Festival season is upon us for another year and it’s time to think about the dangers of drug taking at these events. As much as we want to discourage people, young and old, from taking illegal drugs, the reality is that many will still engage in this risky behaviour. Drug users make a personal choice to risk their health and the health of those around them when they take drugs.
I support pill/drug testing at music festivals in order to help protect young (and not-so-young) risk takers. This is a different matter from the moral issue of drugs, it is a safety issue. Without pill testing, drug takers have an unforeseeable risk of further harm because they do not know the exact substance they are imbibing.
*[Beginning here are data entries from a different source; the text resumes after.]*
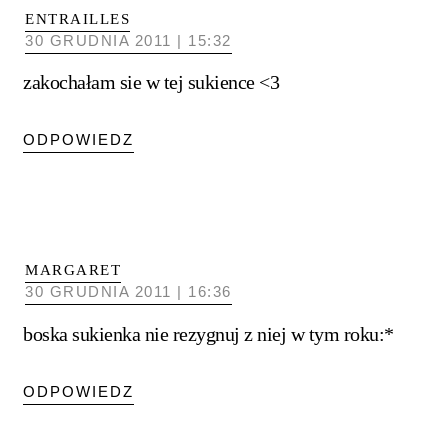
ENTRAILLES
30 GRUDNIA 2011 | 15:32
zakochałam sie w tej sukience <3
ODPOWIEDZ
MARGARET
30 GRUDNIA 2011 | 16:36
boska sukienka nie rezygnuj z niej w tym roku:*
ODPOWIEDZ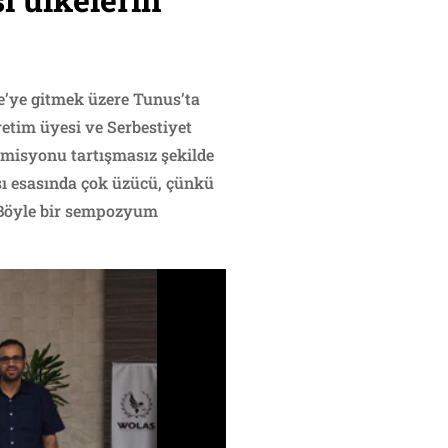
ze’ye gitmek üzere Tunus’ta
etim üyesi ve Serbestiyet
misyonu tartışmasız şekilde
ı esasında çok üzücü, çünkü
“Böyle bir sempozyum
Collectively, turning a blind eye to the harm caused by dangerous chemicals in recreational drugs is forcing drug takers to take risks, rather than arming them with choice.
By adding a step to the process through pill testing, a risk taker gets a ‘chance’ to manage that risk with greater knowledge of the substance they are taking. Amnesty bins for people who decide not to take drugs they’ve brought with them and peer to peer support in a safe area from trained volunteers, such as from the organisation DanceWize, would also ideally be part of every festival along with drug testing.
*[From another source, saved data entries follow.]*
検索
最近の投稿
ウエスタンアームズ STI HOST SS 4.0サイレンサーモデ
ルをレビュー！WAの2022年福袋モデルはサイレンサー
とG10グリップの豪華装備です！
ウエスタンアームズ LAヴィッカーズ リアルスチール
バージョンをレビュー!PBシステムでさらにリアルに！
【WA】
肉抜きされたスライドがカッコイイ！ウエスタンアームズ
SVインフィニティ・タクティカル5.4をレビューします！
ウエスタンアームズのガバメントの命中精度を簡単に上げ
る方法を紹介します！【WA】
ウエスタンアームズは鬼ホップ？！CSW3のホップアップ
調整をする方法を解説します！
The Australian Greens have announced their intention to set up a national drug testing agency with community pill testing centres available to run free testing of drugs for impurities and dangerous additives. The centres would then provide public warnings about tested drugs so that members of the public and health professionals would be aware of dangerous batches of drugs in circulation.
The proposed system is based on a similar scheme which runs in the Netherlands. A trial of drug testing took place at Canberra’s “Grooving in the Moo” in April 2018. Where drugs were found to be contaminated with lethal substances in 2 cases, the drugs were disposed of by the would-be users, showing that testing acted both as a safety measure and as a deterrent. If pill testing makes a risk taker think about what they are ingesting, isn’t this just one small but positive step towards educating the public, and our youth especially, on their choices?
If the Greens nationally and in NSW are able to work to implement a pill testing scheme it will save lives, it’s as simple as that. Let’s not let the war on drugs and the moral high ground get in the way of preventing one more avoidable and tragic death through contaminated drugs.